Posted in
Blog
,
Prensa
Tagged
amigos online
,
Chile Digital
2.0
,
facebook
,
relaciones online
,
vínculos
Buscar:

──────────────────────────────

== Task directions ==
Reproduce every line of the records above verbatim, keeping the original order and line breaks.

== Response to the task ==
Posted in
Blog
,
Prensa
Tagged
amigos online
,
Chile Digital
2.0
,
facebook
,
relaciones online
,
vínculos
Buscar:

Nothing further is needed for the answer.